Last week the Innovation Cluster Accelerator team attended the Tri-Cities Clean Energy Convening, hosted by Washington VERTical and the Port of Benton. We were joined industry executives, entrepreneurs, and stakeholders from academia, labor, and government at the WSU Tri-Cities campus for an invigorating conversation.  Participants included the local chamber, major companies like Framatome and OCOchem, union leaders, educators, representatives from the national lab, state agencies, and state representatives.
This diverse group displayed exactly the kind of energy and urgency needed to build a world class innovation cluster and to accelerate the transition to sustainable, carbon-free power production. We were thrilled to be part of the conversation about innovation and expanding the domestic production of clean energy. A large part of the strategy discussed was the deployment of advanced modular nuclear reactors and the needed development of the supply chain to support deployment. We were also heartened to see the sense of purpose that the stakeholders we met with are bringing to this challenge. The VERTical team crafted a fantastic opportunity to network and to share the vital work that is happening in the clean tech space right here in Washington. Our team was honored to have the chance to build on existing relationships and to meet newcomers to the cluster effort.
Ultimately the move to clean electricity will allow Washington residents and businesses to power their buildings and homes, vehicles, and appliances with carbon free resources, such as wind and solar. Advanced Modular Nuclear Reactors will serve an important purpose as base energy providers to bolster intermittent renewable energy sources. Reductions in fossil fuel use will improve the health of communities, grow the economy, create family-sustaining jobs, and enable the state to achieve its long-term climate goals. This transition, and the jobs it promises to bring, is also an important way forward for the Tri-Cities area in particular, as it gives the next generation of students at WSU Tri-Cities and engineers at the Hanford complex a continued way to use their engineering skills and talents in the community they grew up in.

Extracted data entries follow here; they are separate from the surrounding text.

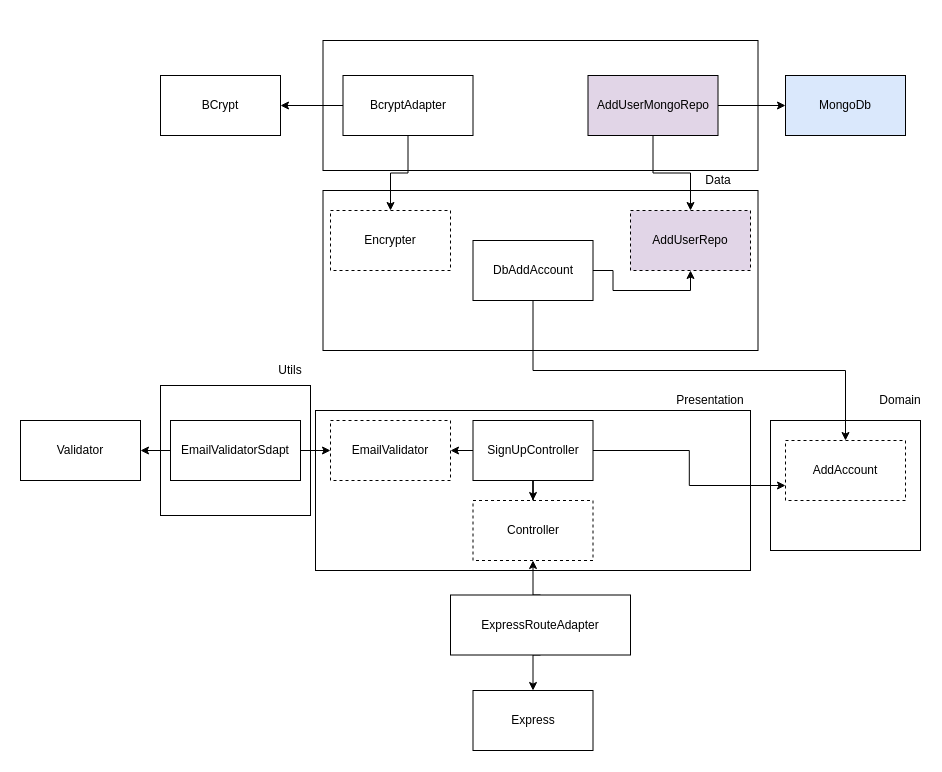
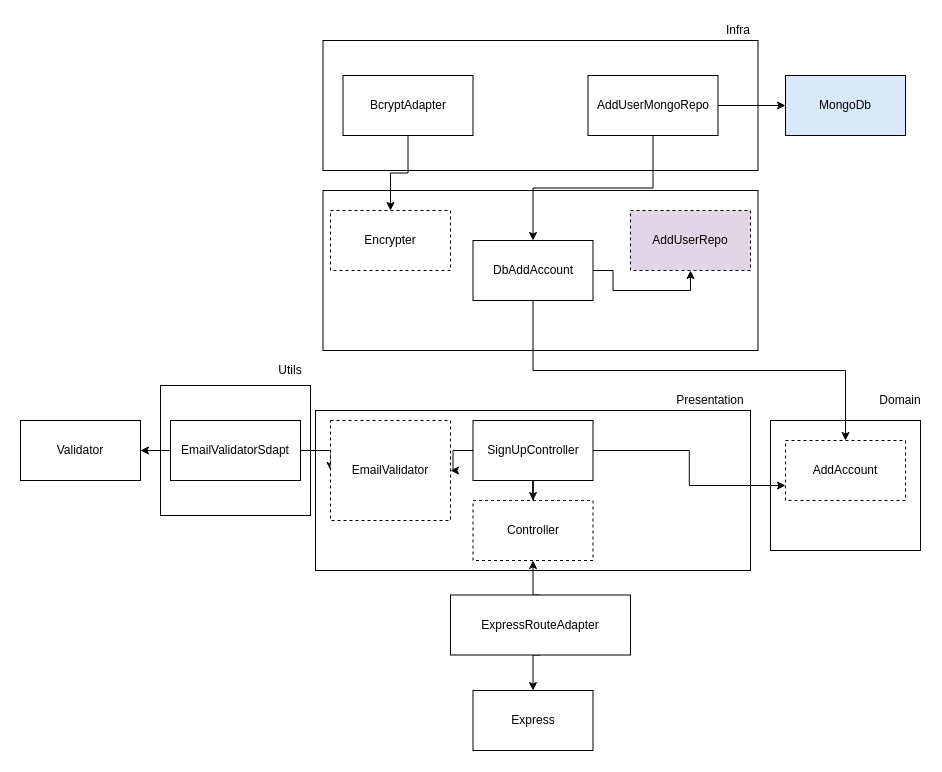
  <mxCell id="0" />
  <mxCell id="1" parent="0" />
  <mxCell id="2" value="" style="rounded=0;whiteSpace=wrap;html=1;" vertex="1" parent="1"><mxGeometry x="322.5" y="40" width="435" height="130" as="geometry" /></mxCell>
  <mxCell id="3" value="" style="rounded=0;whiteSpace=wrap;html=1;" vertex="1" parent="1"><mxGeometry x="770" y="420" width="150" height="130" as="geometry" /></mxCell>
  <mxCell id="4" value="Utils" style="text;html=1;strokeColor=none;fillColor=none;align=center;verticalAlign=middle;whiteSpace=wrap;rounded=0;" vertex="1" parent="1"><mxGeometry x="270" y="360" width="40" height="20" as="geometry" /></mxCell>
  <mxCell id="5" value="" style="rounded=0;whiteSpace=wrap;html=1;" vertex="1" parent="1"><mxGeometry x="160" y="385" width="150" height="130" as="geometry" /></mxCell>
  <mxCell id="6" value="" style="rounded=0;whiteSpace=wrap;html=1;" vertex="1" parent="1"><mxGeometry x="315" y="410" width="435" height="160" as="geometry" /></mxCell>
  <mxCell id="7" style="edgeStyle=orthogonalEdgeStyle;rounded=0;orthogonalLoop=1;jettySize=auto;html=1;exitX=0.5;exitY=1;exitDx=0;exitDy=0;" edge="1" parent="1" source="10" target="19"><mxGeometry relative="1" as="geometry" /></mxCell>
  <mxCell id="8" style="edgeStyle=orthogonalEdgeStyle;rounded=0;orthogonalLoop=1;jettySize=auto;html=1;exitX=0;exitY=0.5;exitDx=0;exitDy=0;" edge="1" parent="1" source="10" target="23"><mxGeometry relative="1" as="geometry" /></mxCell>
  <mxCell id="9" style="edgeStyle=orthogonalEdgeStyle;rounded=0;orthogonalLoop=1;jettySize=auto;html=1;exitX=1;exitY=0.5;exitDx=0;exitDy=0;entryX=0;entryY=0.75;entryDx=0;entryDy=0;" edge="1" parent="1" source="10" target="25"><mxGeometry relative="1" as="geometry" /></mxCell>
  <mxCell id="10" value="SignUpController" style="rounded=0;whiteSpace=wrap;html=1;" vertex="1" parent="1"><mxGeometry x="472.5" y="420" width="120" height="60" as="geometry" /></mxCell>
  <mxCell id="11" value="Express" style="rounded=0;whiteSpace=wrap;html=1;" vertex="1" parent="1"><mxGeometry x="472.5" y="690" width="120" height="60" as="geometry" /></mxCell>
  <mxCell id="12" value="MongoDb" style="rounded=0;whiteSpace=wrap;html=1;fillColor=#dae8fc;" vertex="1" parent="1"><mxGeometry x="785" y="75" width="120" height="60" as="geometry" /></mxCell>
- <mxCell id="13" value="BCrypt&lt;br&gt;" style="rounded=0;whiteSpace=wrap;html=1;" vertex="1" parent="1"><mxGeometry x="160" y="75" width="120" height="60" as="geometry" /></mxCell>
  <mxCell id="14" value="Validator&lt;br&gt;" style="rounded=0;whiteSpace=wrap;html=1;" vertex="1" parent="1"><mxGeometry y="420" width="120" height="60" as="geometry" x="20" /></mxCell>
  <mxCell id="15" style="edgeStyle=orthogonalEdgeStyle;rounded=0;orthogonalLoop=1;jettySize=auto;html=1;exitX=0.5;exitY=0;exitDx=0;exitDy=0;entryX=0.5;entryY=1;entryDx=0;entryDy=0;" edge="1" parent="1" source="17" target="19"><mxGeometry relative="1" as="geometry" /></mxCell>
  <mxCell id="16" style="edgeStyle=orthogonalEdgeStyle;rounded=0;orthogonalLoop=1;jettySize=auto;html=1;exitX=0.5;exitY=1;exitDx=0;exitDy=0;entryX=0.5;entryY=0;entryDx=0;entryDy=0;" edge="1" parent="1" source="17" target="11"><mxGeometry relative="1" as="geometry" /></mxCell>
  <mxCell id="17" value="ExpressRouteAdapter" style="rounded=0;whiteSpace=wrap;html=1;" vertex="1" parent="1"><mxGeometry x="450" y="594.5" width="180" height="60" as="geometry" /></mxCell>
  <mxCell id="18" value="Presentation" style="text;html=1;strokeColor=none;fillColor=none;align=center;verticalAlign=middle;whiteSpace=wrap;rounded=0;" vertex="1" parent="1"><mxGeometry x="690" y="390" width="40" height="20" as="geometry" /></mxCell>
  <mxCell id="19" value="Controller" style="rounded=0;whiteSpace=wrap;html=1;dashed=1;" vertex="1" parent="1"><mxGeometry x="472.5" y="500" width="120" height="60" as="geometry" /></mxCell>
  <mxCell id="20" style="edgeStyle=orthogonalEdgeStyle;rounded=0;orthogonalLoop=1;jettySize=auto;html=1;exitX=0;exitY=0.5;exitDx=0;exitDy=0;entryX=1;entryY=0.5;entryDx=0;entryDy=0;" edge="1" parent="1" source="22" target="14"><mxGeometry relative="1" as="geometry" /></mxCell>
  <mxCell id="21" style="edgeStyle=orthogonalEdgeStyle;rounded=0;orthogonalLoop=1;jettySize=auto;html=1;exitX=1;exitY=0.5;exitDx=0;exitDy=0;entryX=0;entryY=0.5;entryDx=0;entryDy=0;" edge="1" parent="1" source="22" target="23"><mxGeometry relative="1" as="geometry" /></mxCell>
  <mxCell id="22" value="EmailValidatorSdapt" style="rounded=0;whiteSpace=wrap;html=1;" vertex="1" parent="1"><mxGeometry x="170" y="420" width="130" height="60" as="geometry" /></mxCell>
- <mxCell id="23" value="EmailValidator" style="rounded=0;whiteSpace=wrap;html=1;dashed=1;" vertex="1" parent="1"><mxGeometry x="330" y="420" width="120" height="60" as="geometry" /></mxCell>
+ <mxCell id="23" value="EmailValidator" style="rounded=0;whiteSpace=wrap;html=1;dashed=1;" vertex="1" parent="1"><mxGeometry x="330" y="420" width="120" height="100" as="geometry" /></mxCell>
  <mxCell id="24" value="Domain" style="text;html=1;strokeColor=none;fillColor=none;align=center;verticalAlign=middle;whiteSpace=wrap;rounded=0;" vertex="1" parent="1"><mxGeometry x="880" y="390" width="40" height="20" as="geometry" /></mxCell>
  <mxCell id="25" value="AddAccount" style="rounded=0;whiteSpace=wrap;html=1;dashed=1;" vertex="1" parent="1"><mxGeometry x="785" y="440" width="120" height="60" as="geometry" /></mxCell>
  <mxCell id="26" value="" style="rounded=0;whiteSpace=wrap;html=1;" vertex="1" parent="1"><mxGeometry x="322.5" y="190" width="435" height="160" as="geometry" /></mxCell>
- <mxCell id="27" value="Data" style="text;html=1;strokeColor=none;fillColor=none;align=center;verticalAlign=middle;whiteSpace=wrap;rounded=0;" vertex="1" parent="1"><mxGeometry x="697.5" y="170" width="40" height="20" as="geometry" /></mxCell>
  <mxCell id="28" style="edgeStyle=orthogonalEdgeStyle;rounded=0;orthogonalLoop=1;jettySize=auto;html=1;exitX=0.5;exitY=1;exitDx=0;exitDy=0;entryX=0.5;entryY=0;entryDx=0;entryDy=0;" edge="1" parent="1" source="30" target="25"><mxGeometry relative="1" as="geometry" /></mxCell>
  <mxCell id="29" style="edgeStyle=orthogonalEdgeStyle;rounded=0;orthogonalLoop=1;jettySize=auto;html=1;exitX=1;exitY=0.5;exitDx=0;exitDy=0;entryX=0.5;entryY=1;entryDx=0;entryDy=0;" edge="1" parent="1" source="30" target="39"><mxGeometry relative="1" as="geometry" /></mxCell>
  <mxCell id="30" value="DbAddAccount" style="rounded=0;whiteSpace=wrap;html=1;" vertex="1" parent="1"><mxGeometry x="472.5" y="240" width="120" height="60" as="geometry" /></mxCell>
- <mxCell id="32" style="edgeStyle=orthogonalEdgeStyle;rounded=0;orthogonalLoop=1;jettySize=auto;html=1;exitX=0;exitY=0.5;exitDx=0;exitDy=0;entryX=1;entryY=0.5;entryDx=0;entryDy=0;" edge="1" parent="1" source="34" target="13"><mxGeometry relative="1" as="geometry" /></mxCell>
+ <mxCell id="31" value="Infra" style="text;html=1;strokeColor=none;fillColor=none;align=center;verticalAlign=middle;whiteSpace=wrap;rounded=0;" vertex="1" parent="1"><mxGeometry x="717.5" y="20" width="40" height="20" as="geometry" /></mxCell>
  <mxCell id="33" style="edgeStyle=orthogonalEdgeStyle;rounded=0;orthogonalLoop=1;jettySize=auto;html=1;exitX=0.5;exitY=1;exitDx=0;exitDy=0;entryX=0.5;entryY=0;entryDx=0;entryDy=0;" edge="1" parent="1" source="34" target="35"><mxGeometry relative="1" as="geometry" /></mxCell>
  <mxCell id="34" value="BcryptAdapter" style="rounded=0;whiteSpace=wrap;html=1;" vertex="1" parent="1"><mxGeometry x="342.5" y="75" width="130" height="60" as="geometry" /></mxCell>
  <mxCell id="35" value="Encrypter&lt;br&gt;" style="rounded=0;whiteSpace=wrap;html=1;dashed=1;" vertex="1" parent="1"><mxGeometry x="330" y="210" width="120" height="60" as="geometry" /></mxCell>
  <mxCell id="36" style="edgeStyle=orthogonalEdgeStyle;rounded=0;orthogonalLoop=1;jettySize=auto;html=1;exitX=1;exitY=0.5;exitDx=0;exitDy=0;entryX=0;entryY=0.5;entryDx=0;entryDy=0;" edge="1" parent="1" source="38" target="12"><mxGeometry relative="1" as="geometry" /></mxCell>
- <mxCell id="37" style="edgeStyle=orthogonalEdgeStyle;rounded=0;orthogonalLoop=1;jettySize=auto;html=1;exitX=0.5;exitY=1;exitDx=0;exitDy=0;entryX=0.5;entryY=0;entryDx=0;entryDy=0;" edge="1" parent="1" source="38" target="39"><mxGeometry relative="1" as="geometry" /></mxCell>
- <mxCell id="38" value="AddUserMongoRepo" style="rounded=0;whiteSpace=wrap;html=1;fillColor=#e1d5e7;" vertex="1" parent="1"><mxGeometry x="587.5" y="75" width="130" height="60" as="geometry" /></mxCell>
+ <mxCell id="37" style="edgeStyle=orthogonalEdgeStyle;rounded=0;orthogonalLoop=1;jettySize=auto;html=1;exitX=0.5;exitY=1;exitDx=0;exitDy=0;" edge="1" parent="1" source="38" target="30"><mxGeometry relative="1" as="geometry" /></mxCell>
+ <mxCell id="38" value="AddUserMongoRepo" style="rounded=0;whiteSpace=wrap;html=1;" vertex="1" parent="1"><mxGeometry x="587.5" y="75" width="130" height="60" as="geometry" /></mxCell>
  <mxCell id="39" value="AddUserRepo" style="rounded=0;whiteSpace=wrap;html=1;dashed=1;fillColor=#e1d5e7;" vertex="1" parent="1"><mxGeometry x="630" y="210" width="120" height="60" as="geometry" /></mxCell>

This urgency and emphasis on collaboration across all sectors is what innovation clusters need to be successful. Perhaps it’s no surprise that a community that answered the nation’s call during World War II would once again effectively mobilize to answer a crucial national need. This meeting was only the beginning, but it was an inspiring one. We look forward with excitement to see what we are able to accomplish by working together.